Mede aan de hand daarvan begint zich de agenda voor de komende periode af
te tekenen. Naar mijn idee zijn daarbij in brede zin als kernpunten te benoemen
het meerjarenperspectief en de honoreringssystematiek en, specifiek met betrekking
tot de medisch specialisten, de goodwill. Uiteraard hebben deze onderwerpen
een onderlinge samenhang.
In die samenhang vormen zij momenteel punten van overleg met de diverse
betrokken veldpartijen.

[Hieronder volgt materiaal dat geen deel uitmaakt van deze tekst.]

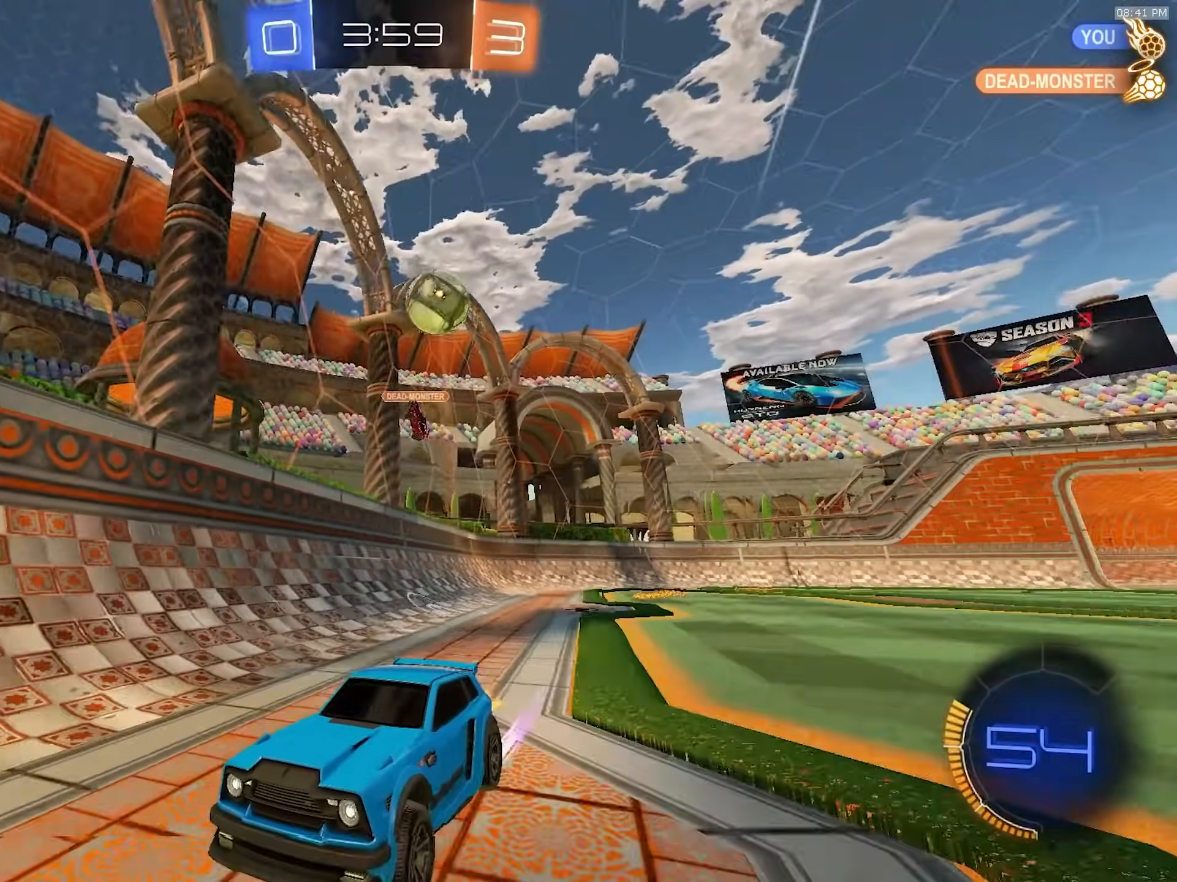
{"dt_ms": 500, "buttons": ["R2"], "left_stick": "right", "right_stick": "center", "events": [[150, "left_stick", "left"], [267, "left_stick", "center"], [483, "left_stick", "right"]]}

Ik hecht daar veel waarde aan omdat verder
te zetten stappen naar mijn mening zoveel mogelijk door partijen gedragen
moeten zijn.
Dit zo zijnde vind ik het niet reëel om, in aanvulling op de actiepunten
die reeds zijn aangegeven in de voortgangsrapportage d.d. 15 december jl.
en de beantwoording van uw schriftelijke vragen d.d. 12 maart jl. nu op korte
termijn een uitgebreid aanvullend «stappenplan» vast te stellen.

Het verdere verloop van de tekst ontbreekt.